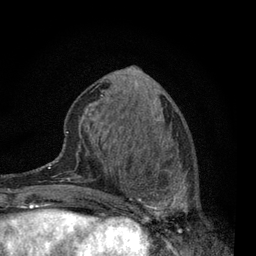
Breast MRI, one axial slice; slice 29 of 80 in the series (ordered by position); cropped to one breast; dynamic contrast-enhanced series, time point 2 of 7 at this slice position (early post-contrast); 3 T; TE 2.2 ms, TR 5.5 ms; 256 × 256 image matrix. Female patient.
Annotated regions visible in this slice (semi-automatic segmentation, software-assisted and operator-edited):
- enhancing-tissue mask used for the functional tumour volume (all voxels passing the contrast-enhancement thresholds inside the analysis volume; usually the tumour): bounding box <115,144,189,223> (left, top, right, bottom; pixels)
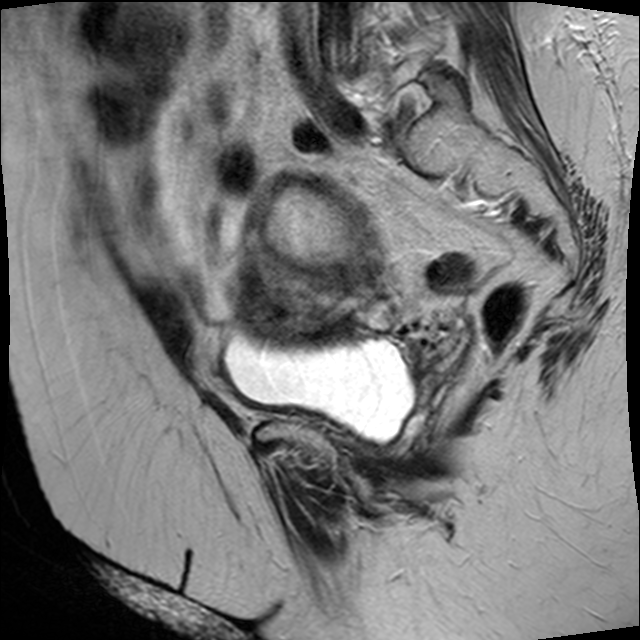
Pelvic MRI for cervical cancer, one sagittal slice. Slice 28 of 45 in the series (ordered by position). T2-weighted. 1.5 T. TE 89 ms, TR 4610 ms. 4 mm slice thickness. 640 × 640 image matrix, field of view 260 × 260 mm. Patient: female, 50 years.
Annotated regions visible in this slice (expert manual segmentation):
- cervical tumour: bounding box [x1, y1, x2, y2] px = [212, 169, 487, 404]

■ What to produce ■
Every line above that holds the word "ordered" needs to be copied.

■ Task result ■
Breast MRI, one axial slice; slice 29 of 80 in the series (ordered by position); cropped to one breast; dynamic contrast-enhanced series, time point 2 of 7 at this slice position (early post-contrast); 3 T; TE 2.2 ms, TR 5.5 ms; 256 × 256 image matrix. Female patient.
Pelvic MRI for cervical cancer, one sagittal slice. Slice 28 of 45 in the series (ordered by position). T2-weighted. 1.5 T. TE 89 ms, TR 4610 ms. 4 mm slice thickness. 640 × 640 image matrix, field of view 260 × 260 mm. Patient: female, 50 years.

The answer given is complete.